L’avènement des GPT, la révolution ?

 

Ce paramètre économique met­tra‑t‑il à mal les projets des conces­sionnaires ? Ils tenaient à avoir leur propre site Internet pour ex­poser leurs voitures d’occasion, faisant l’économie d’un abonne­ment chez un partenaire spéciali­sé. "Cette stratégie ne fonctionne pas. Nous voyons bien que les sites des concessionnaires ne sont pas au niveau espéré, car il faut avoir une certaine expérience pour être inter­médiaire", clame Laurent Radix, patron de ParuVendu.

 

Une aubaine pour les pure players qui feront valoir leurs arguments, comme un coût de déploiement de l’IA bien moindre. Ce qui pourrait aider à faire avaler la pilule de la hausse ta­rifaire à venir. "Tant que les leads gagnent en qualité, nous ne pouvons fondamentalement pas nous plaindre", déclare la responsable mar­keting d’un réseau de franchise VO.

 

L’IA n’en est pas moins une menace aussi à considérer par les majors. Les sauts technologiques sont bien plus souvent une chance pour des trublions de venir provoquer du remue‑ménage. Un costume que se voit endosser Jimmy Cohen, cofondateur de Weespots.
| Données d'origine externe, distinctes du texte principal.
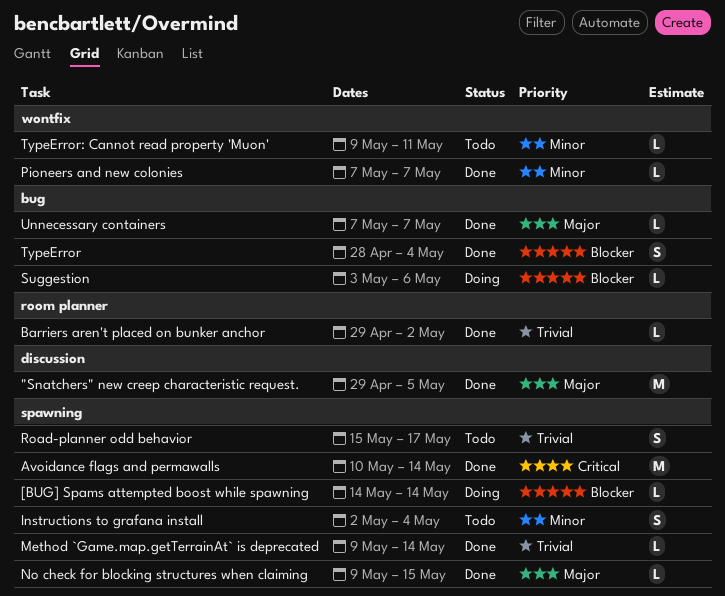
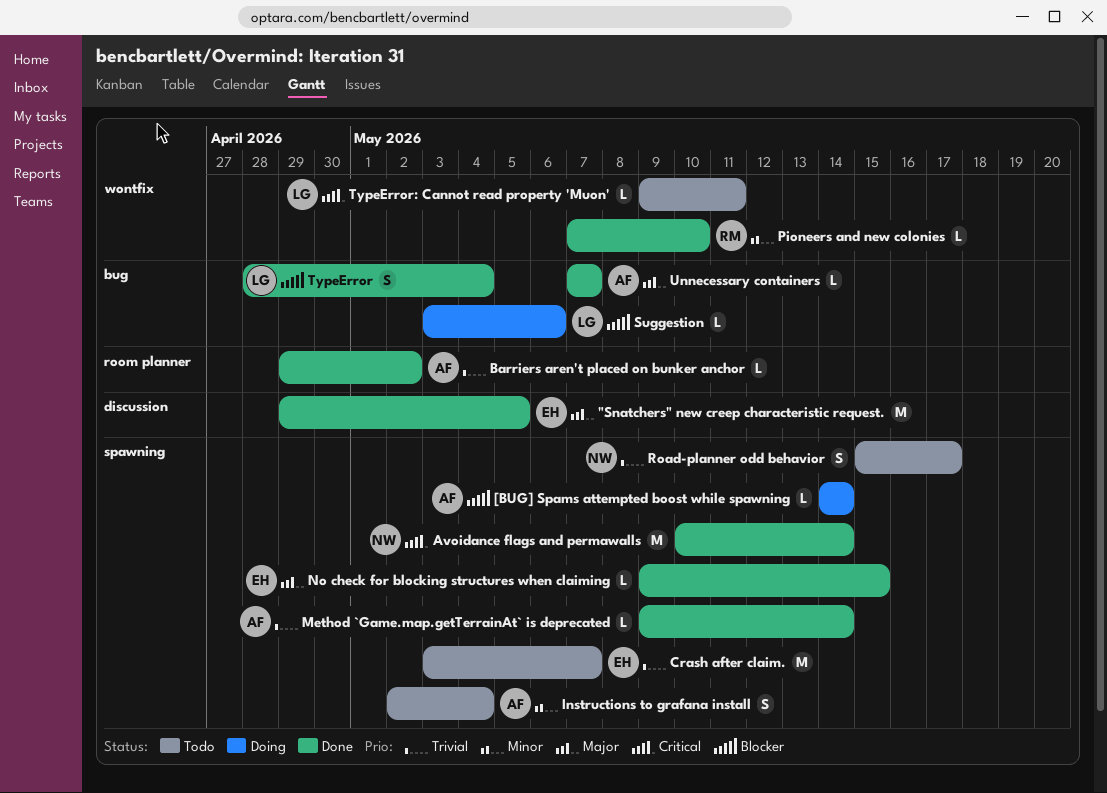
Crash after claim.: none -> present
Pioneers and new colonies, due: May 7 -> May 10
TypeError: Cannot read property 'Muon', priority: Minor -> Critical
Avec pas loin de 80 000 voitures d’occasion de professionnels en ligne, la plate­forme prend du poids.

 

 

Surtout, ses développeurs ont œuvré afin que Weespots soit considéré par les IA génératives, anticipant les futurs modes de recherche des internautes. Une connexion directe de ChatGPT et autres Perplexity au stock en ligne de l’intermédiaire garantit que pour répondre aux questions des clients, les IA iront se renseigner auprès de Weespots pour trouver des voitures d’occasion à proposer.

 

La fin du sys­tème de filtres tel qu’on le connaît depuis que les annonces ont investi le Net. "Les plateformes ont dépensé des sommes faramineuses pour figu­rer en tête des résultats sur Google. Tout cela va changer avec les GPT", approuve le responsable marketing d’un groupe de distribution. N’ou­blions pas que la refonte de l’expé­rience digitale par l’IA, tout comme l’évolution des notions de fiabilité de l’information sont deux des éléments disruptifs que Matthieu Mellul, di­recteur de Joreca, prédit au secteur. La mécanique est en marche.